# Exercise 6A - Running EnergyPlus in Parallel

Introduced in Tutorial 6

In Exercise 5B, parallelization using the multiprocessing tool was demonstrated

In Exercise 5C, it was shown how to run a simulation software through the command line and how to edit the idf input file.

In this exercise we will combine the two exercise and learn how to run EnergyPlus in parallel.


### Colour codes

<span style="color:orange;"> Orange text is for emphasis and definitions </span>

<span style="color:lime;"> Green text is for tasks to be completed by the student </span>

<span style="color:dodgerblue;"> Blue text is for Python coding tricks and references </span>

## Load all the necessary Python packages
All packages should work with Conda environment if installed on your machine. Otherwise all necessary packages can be installed in a virtual environment (.venv) in VS Code using: Ctrl+Shift+P > Python: Create Environment > Venv > Python 3.12.x > requirements.txt

In [None]:
import matplotlib.pyplot as plt
from multiprocessing import Pool
import os
import pandas as pd
from pathlib import Path
import time
from src.runEnergyPlus import run_energyPlus
from src.runEnergyPlus6A import run_energyPlus_6A


## 1. Getting Started
### 1.1 Enter the general parameters for this run.
<span style="color:lime;"> These should be the same from Exercise 5C. Ensure they are correct</span>


In [None]:
# Enter a save name for this run
saveName = "Exercise_6A"

# Enter the path to the directory with your EnergyPlus executable.
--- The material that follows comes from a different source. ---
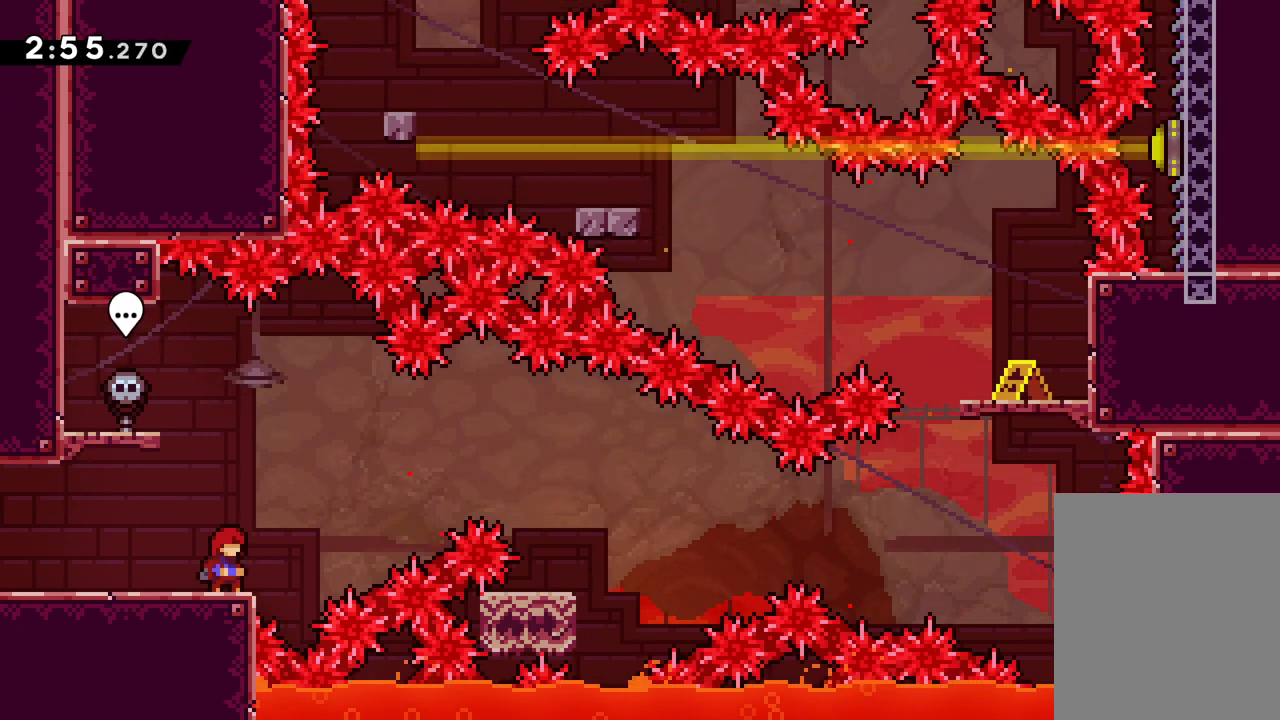
{"keys": [], "events": []}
Enter the full path separated by commas.
#NOTE: Need to use Pathlib:Path to enter the absolute path to avoid issues cross-platform compatibility issues.
#NOTE: Enter each sub-directory as a tuple separated by commas. Note special characters required for drive letters

ep_dir = Path("c:\\", "EnergyPlusV25-1-0") # Example For Windows

# The weather file to be used for this batch of simulations. This file should be located in the src/weatherData/ directory.
weatherFile = "GBR_ENG_London.Wea.Ctr-St.James.Park.037700_TMYx.2009-2023.epw"

# The baseline file to be used for this simulation. This file should be located in the idfs/ directory
idf_file = "1-storey_Example6A.idf"

# The parameters file to be used as part of this simulation
parameters_file = None

# The maximum number of simulations to be run
n_simulations = None

This step creates the full paths for the energyPlus directory, idf file, and weather file and confirms they all exist. Else an exception will be created.

In [None]:
idf_path = Path("idfs", idf_file)
weather_file_path = Path("weatherData", weatherFile)

if not ep_dir.exists():
    raise Exception (f"Could not find energyPlus executable at {ep_dir}.")
if not idf_path.exists():
    raise Exception (f"Could not find idf_file at {idf_path}.")
if not weather_file_path.exists():
    raise Exception (f"Could not find weather_file at {weather_file_path}.")

print (f"The EnergyPlus directory is: {ep_dir}.")
print (f"The baseline idf file is: {idf_path}.")
print (f"The weather file is: {weather_file_path}.")

## 2. EnergyPlus in Parallel

In this example, we will begin with the same problem from Step 4.2 of the previous exercise. We want to vary the wall insulation thickness from 1mm to 300mm. But instead of a for loop, we will use parallelization.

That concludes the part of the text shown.